[Exercise description] Express every line of text in the data as a Markdown table with the columns "Row" and "Line", numbering each row and omitting blank lines. Leave the pictures out of the result.

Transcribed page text
===

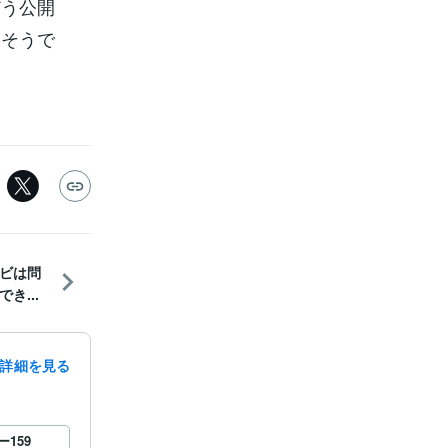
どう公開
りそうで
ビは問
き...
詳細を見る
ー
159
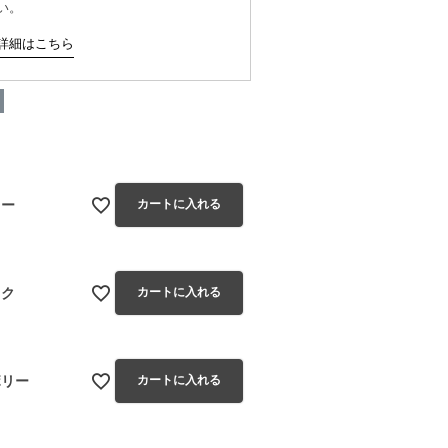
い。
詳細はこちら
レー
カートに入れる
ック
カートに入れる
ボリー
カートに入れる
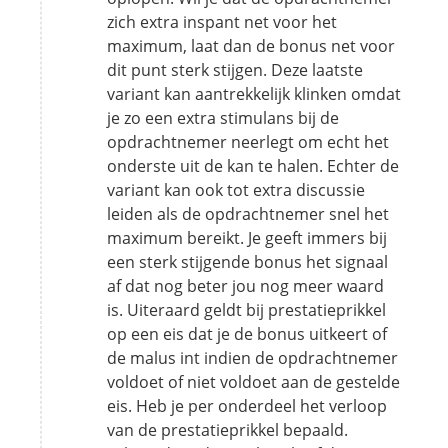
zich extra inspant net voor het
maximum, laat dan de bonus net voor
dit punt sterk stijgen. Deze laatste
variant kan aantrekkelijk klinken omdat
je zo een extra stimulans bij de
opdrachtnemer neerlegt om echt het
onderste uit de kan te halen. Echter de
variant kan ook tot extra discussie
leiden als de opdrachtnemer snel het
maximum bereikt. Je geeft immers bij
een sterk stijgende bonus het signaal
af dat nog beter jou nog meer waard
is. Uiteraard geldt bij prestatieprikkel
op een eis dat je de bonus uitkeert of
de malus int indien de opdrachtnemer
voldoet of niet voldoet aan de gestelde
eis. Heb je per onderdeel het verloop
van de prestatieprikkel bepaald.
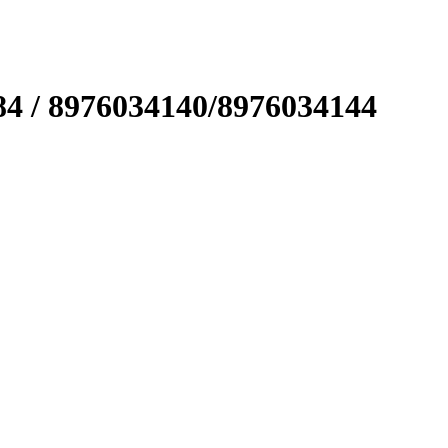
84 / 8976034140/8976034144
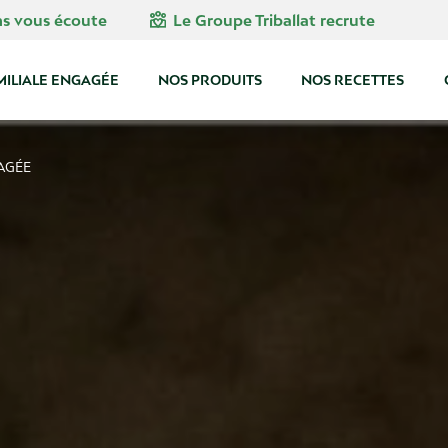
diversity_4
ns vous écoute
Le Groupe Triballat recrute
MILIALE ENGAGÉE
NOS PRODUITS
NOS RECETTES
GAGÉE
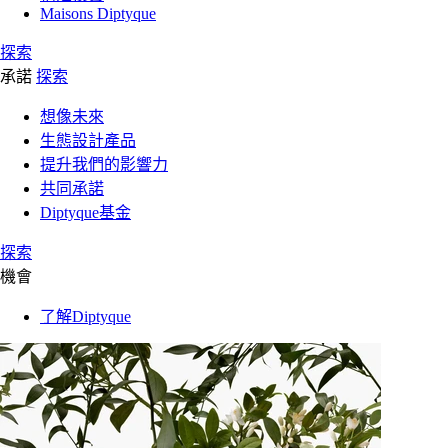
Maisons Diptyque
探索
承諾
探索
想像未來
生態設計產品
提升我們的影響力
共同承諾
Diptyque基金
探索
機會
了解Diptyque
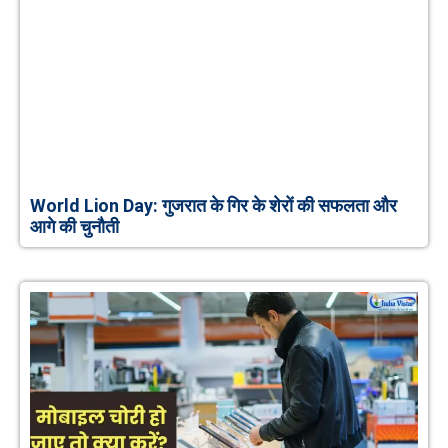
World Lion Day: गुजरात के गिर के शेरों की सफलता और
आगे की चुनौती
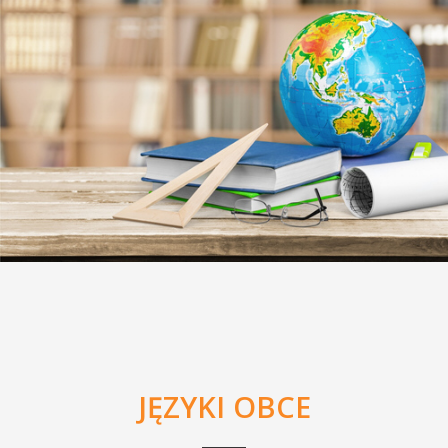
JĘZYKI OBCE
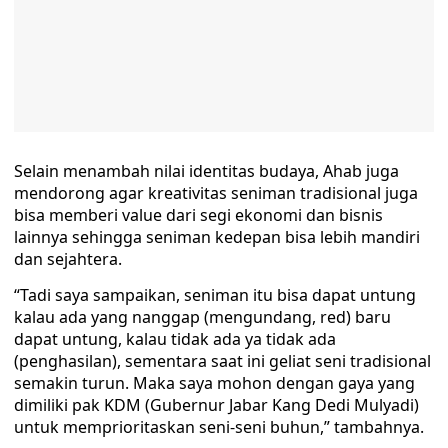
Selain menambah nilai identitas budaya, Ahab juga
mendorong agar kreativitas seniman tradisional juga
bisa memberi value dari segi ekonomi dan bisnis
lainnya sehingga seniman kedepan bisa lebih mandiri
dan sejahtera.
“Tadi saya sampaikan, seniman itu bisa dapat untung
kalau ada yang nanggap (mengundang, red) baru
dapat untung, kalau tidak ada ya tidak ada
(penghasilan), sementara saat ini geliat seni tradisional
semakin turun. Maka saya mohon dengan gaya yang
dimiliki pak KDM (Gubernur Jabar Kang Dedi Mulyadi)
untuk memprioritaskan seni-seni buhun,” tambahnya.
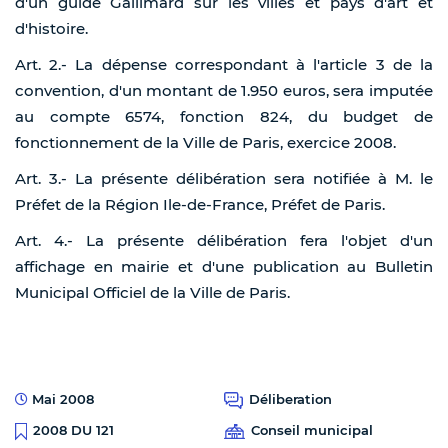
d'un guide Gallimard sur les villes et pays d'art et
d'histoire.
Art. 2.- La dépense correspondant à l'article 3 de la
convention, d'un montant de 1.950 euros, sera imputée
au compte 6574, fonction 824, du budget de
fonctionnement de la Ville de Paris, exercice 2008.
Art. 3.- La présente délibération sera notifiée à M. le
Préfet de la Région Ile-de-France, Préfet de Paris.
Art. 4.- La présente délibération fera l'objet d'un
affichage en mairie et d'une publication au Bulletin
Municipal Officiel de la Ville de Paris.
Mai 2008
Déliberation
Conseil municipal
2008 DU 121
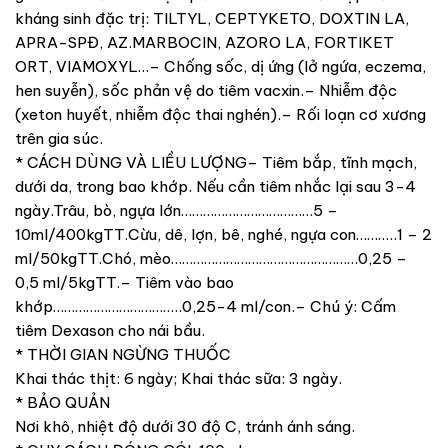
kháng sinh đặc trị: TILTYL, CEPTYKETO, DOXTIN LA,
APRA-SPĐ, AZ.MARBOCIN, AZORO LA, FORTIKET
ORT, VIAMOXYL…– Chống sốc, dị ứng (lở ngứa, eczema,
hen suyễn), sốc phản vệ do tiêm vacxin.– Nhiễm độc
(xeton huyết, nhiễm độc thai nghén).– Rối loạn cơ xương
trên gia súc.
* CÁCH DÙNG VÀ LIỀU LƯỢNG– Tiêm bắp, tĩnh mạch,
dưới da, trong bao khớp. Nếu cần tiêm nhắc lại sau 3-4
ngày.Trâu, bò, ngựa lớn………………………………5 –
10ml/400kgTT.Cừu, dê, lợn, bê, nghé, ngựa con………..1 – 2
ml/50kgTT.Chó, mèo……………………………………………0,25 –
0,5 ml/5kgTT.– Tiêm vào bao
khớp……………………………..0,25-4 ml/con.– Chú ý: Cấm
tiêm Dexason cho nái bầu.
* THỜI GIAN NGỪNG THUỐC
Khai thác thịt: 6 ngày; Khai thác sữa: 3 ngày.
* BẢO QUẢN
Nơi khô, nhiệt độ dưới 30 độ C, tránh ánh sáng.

===

[Task answer]
| Row | Line |
|---|---|
| 1 | どう公開 |
| 2 | りそうで |
| 3 | ビは問 |
| 4 | き... |
| 5 | 詳細を見る |
| 6 | ー |
| 7 | 159 |
| 8 | い。 |
| 9 | 詳細はこちら |
| 10 | レー |
| 11 | カートに入れる |
| 12 | ック |
| 13 | カートに入れる |
| 14 | ボリー |
| 15 | カートに入れる |
| 16 | zich extra inspant net voor het |
| 17 | maximum, laat dan de bonus net voor |
| 18 | dit punt sterk stijgen. Deze laatste |
| 19 | variant kan aantrekkelijk klinken omdat |
| 20 | je zo een extra stimulans bij de |
| 21 | opdrachtnemer neerlegt om echt het |
| 22 | onderste uit de kan te halen. Echter de |
| 23 | variant kan ook tot extra discussie |
| 24 | leiden als de opdrachtnemer snel het |
| 25 | maximum bereikt. Je geeft immers bij |
| 26 | een sterk stijgende bonus het signaal |
| 27 | af dat nog beter jou nog meer waard |
| 28 | is. Uiteraard geldt bij prestatieprikkel |
| 29 | op een eis dat je de bonus uitkeert of |
| 30 | de malus int indien de opdrachtnemer |
| 31 | voldoet of niet voldoet aan de gestelde |
| 32 | eis. Heb je per onderdeel het verloop |
| 33 | van de prestatieprikkel bepaald. |
| 34 | 84 / 8976034140/8976034144 |
| 35 | diversity_4 |
| 36 | ns vous écoute |
| 37 | Le Groupe Triballat recrute |
| 38 | MILIALE ENGAGÉE |
| 39 | NOS PRODUITS |
| 40 | NOS RECETTES |
| 41 | GAGÉE |
| 42 | Maisons Diptyque |
| 43 | 探索 |
| 44 | 承諾 |
| 45 | 探索 |
| 46 | 想像未來 |
| 47 | 生態設計產品 |
| 48 | 提升我們的影響力 |
| 49 | 共同承諾 |
| 50 | Diptyque基金 |
| 51 | 探索 |
| 52 | 機會 |
| 53 | 了解Diptyque |
| 54 | World Lion Day: गुजरात के गिर के शेरों की सफलता और |
| 55 | आगे की चुनौती |
| 56 | JĘZYKI OBCE |
| 57 | Selain menambah nilai identitas budaya, Ahab juga |
| 58 | mendorong agar kreativitas seniman tradisional juga |
| 59 | bisa memberi value dari segi ekonomi dan bisnis |
| 60 | lainnya sehingga seniman kedepan bisa lebih mandiri |
| 61 | dan sejahtera. |
| 62 | “Tadi saya sampaikan, seniman itu bisa dapat untung |
| 63 | kalau ada yang nanggap (mengundang, red) baru |
| 64 | dapat untung, kalau tidak ada ya tidak ada |
| 65 | (penghasilan), sementara saat ini geliat seni tradisional |
| 66 | semakin turun. Maka saya mohon dengan gaya yang |
| 67 | dimiliki pak KDM (Gubernur Jabar Kang Dedi Mulyadi) |
| 68 | untuk memprioritaskan seni-seni buhun,” tambahnya. |
| 69 | d'un guide Gallimard sur les villes et pays d'art et |
| 70 | d'histoire. |
| 71 | Art. 2.- La dépense correspondant à l'article 3 de la |
| 72 | convention, d'un montant de 1.950 euros, sera imputée |
| 73 | au compte 6574, fonction 824, du budget de |
| 74 | fonctionnement de la Ville de Paris, exercice 2008. |
| 75 | Art. 3.- La présente délibération sera notifiée à M. le |
| 76 | Préfet de la Région Ile-de-France, Préfet de Paris. |
| 77 | Art. 4.- La présente délibération fera l'objet d'un |
| 78 | affichage en mairie et d'une publication au Bulletin |
| 79 | Municipal Officiel de la Ville de Paris. |
| 80 | Mai 2008 |
| 81 | Déliberation |
| 82 | Conseil municipal |
| 83 | 2008 DU 121 |
| 84 | kháng sinh đặc trị: TILTYL, CEPTYKETO, DOXTIN LA, |
| 85 | APRA-SPĐ, AZ.MARBOCIN, AZORO LA, FORTIKET |
| 86 | ORT, VIAMOXYL…– Chống sốc, dị ứng (lở ngứa, eczema, |
| 87 | hen suyễn), sốc phản vệ do tiêm vacxin.– Nhiễm độc |
| 88 | (xeton huyết, nhiễm độc thai nghén).– Rối loạn cơ xương |
| 89 | trên gia súc. |
| 90 | * CÁCH DÙNG VÀ LIỀU LƯỢNG– Tiêm bắp, tĩnh mạch, |
| 91 | dưới da, trong bao khớp. Nếu cần tiêm nhắc lại sau 3-4 |
| 92 | ngày.Trâu, bò, ngựa lớn………………………………5 – |
| 93 | 10ml/400kgTT.Cừu, dê, lợn, bê, nghé, ngựa con………..1 – 2 |
| 94 | ml/50kgTT.Chó, mèo……………………………………………0,25 – |
| 95 | 0,5 ml/5kgTT.– Tiêm vào bao |
| 96 | khớp……………………………..0,25-4 ml/con.– Chú ý: Cấm |
| 97 | tiêm Dexason cho nái bầu. |
| 98 | * THỜI GIAN NGỪNG THUỐC |
| 99 | Khai thác thịt: 6 ngày; Khai thác sữa: 3 ngày. |
| 100 | * BẢO QUẢN |
| 101 | Nơi khô, nhiệt độ dưới 30 độ C, tránh ánh sáng. |